# GIVEN PASSAGE
--------------------
Update #17 After another week, the cases in Lombardy are going slowly down, but we are seeing some interesting patterns. Remember, noone has seen how a Covid-19 epidemic looks like when it is stopped by a lockdown except in Hubei province China. That data is very noisy and the lockdown was very severe, much more so than in Lombardia.
For the past weeks, it's been an up and down with very slow decline for the number of new cases in Lombardy. The cases show an interesting 7-day cycle (weekly). The peaks are happening around the weekends so it does not seem to be a reporting issue (i.e. low reporting on weekend). What seems likely is that people are doing something on a weekly basis that is causing the peaks. It could be going to work (essential workers) or socializing in groups (breaking the quarantine). A similar weekly cycle is also seen in the case reporting from Sweden and NY. Figuring out what is causing this cycle will be important for the epidemiologists. Whatever is causing these weekly peaks is clearly driving extra infections (and thus extra deaths).
In WA, the Dept of Health is now providing a cleaned table of the cumulative cases and deaths by country. This is fantastic because the daily reported data (before they go back and assign cases and deaths to the right days) was a huge mess. The cleaned data is much nicer. In the WA data, we also see some cycling go on. Since the state is trying harder to crack down on weekend gatherings, I'm guessing that the epidemiologists are tying that cycling to weekend behavior (rather than essential workers' weekly schedules). Hopefully we don't see a big peak in cases after the Easter and Passover holidays. That would be rather tragic.
--------------------
# Saved data entries
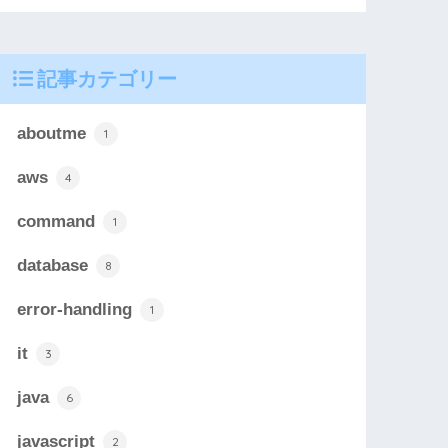
記事カテゴリー
aboutme
1
aws
4
command
1
database
8
error-handling
1
it
3
java
6
javascript
2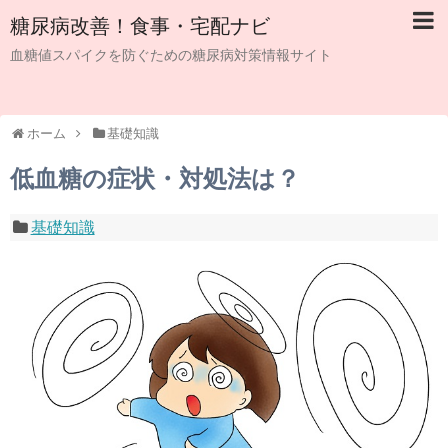
糖尿病改善！食事・宅配ナビ
血糖値スパイクを防ぐための糖尿病対策情報サイト
ホーム
基礎知識
低血糖の症状・対処法は？
基礎知識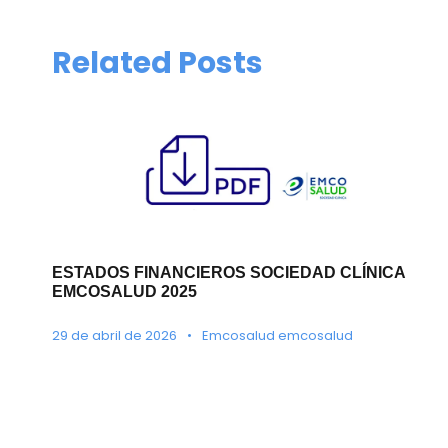
Related Posts
ESTADOS FINANCIEROS SOCIEDAD CLÍNICA
EMCOSALUD 2025
29 de abril de 2026
•
Emcosalud emcosalud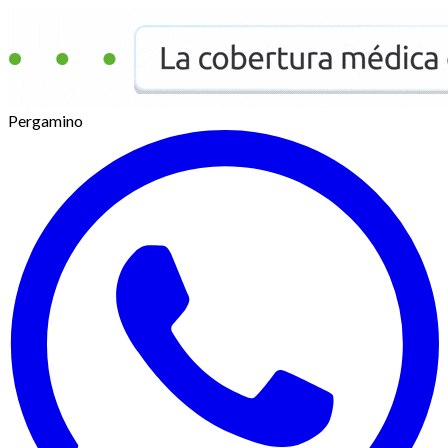
Pergamino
--------------------
# WHAT NEEDS TO BE DONE
In the Covid-19 update above, rewrite the paragraph beginning "For the past weeks" as a short bulleted list that keeps its main facts.

# RESULT
- New cases in Lombardy have gone up and down over the past weeks, with a very slow decline.
- The cases follow a 7-day (weekly) cycle, with peaks around the weekends, so it does not seem to be a reporting issue.
- Something people do weekly is likely causing the peaks, such as essential workers going to work or people socializing in groups and breaking the quarantine.
- A similar weekly cycle appears in case reporting from Sweden and NY.
- Finding the cause of the cycle will be important for epidemiologists, since it is clearly driving extra infections and deaths.